» Task instructions: I would like every line of the records below that contains the word "perfect" copied.

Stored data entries
--------

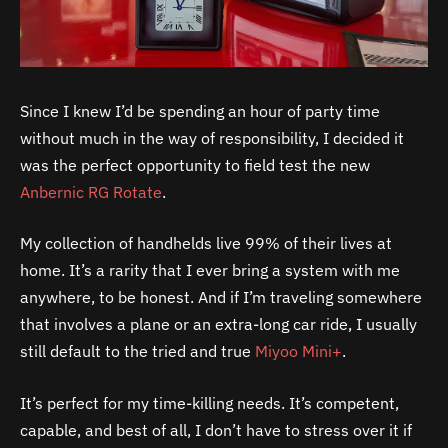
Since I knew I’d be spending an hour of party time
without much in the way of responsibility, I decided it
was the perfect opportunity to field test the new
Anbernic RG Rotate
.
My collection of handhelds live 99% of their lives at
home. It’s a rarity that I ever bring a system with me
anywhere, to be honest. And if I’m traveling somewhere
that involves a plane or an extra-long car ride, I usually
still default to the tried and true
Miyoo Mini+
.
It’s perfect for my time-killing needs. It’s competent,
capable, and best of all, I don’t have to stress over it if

--------

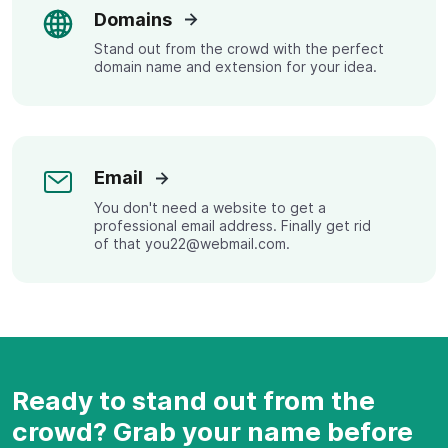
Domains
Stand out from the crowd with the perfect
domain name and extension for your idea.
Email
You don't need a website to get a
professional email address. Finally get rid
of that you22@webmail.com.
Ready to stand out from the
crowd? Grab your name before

--------

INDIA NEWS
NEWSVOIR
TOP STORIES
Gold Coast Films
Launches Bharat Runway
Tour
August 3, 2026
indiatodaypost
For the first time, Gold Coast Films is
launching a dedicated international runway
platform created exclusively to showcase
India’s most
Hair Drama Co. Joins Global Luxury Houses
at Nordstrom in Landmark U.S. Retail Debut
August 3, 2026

--------

» Response to the exercise:
was the perfect opportunity to field test the new
It’s perfect for my time-killing needs. It’s competent,
Stand out from the crowd with the perfect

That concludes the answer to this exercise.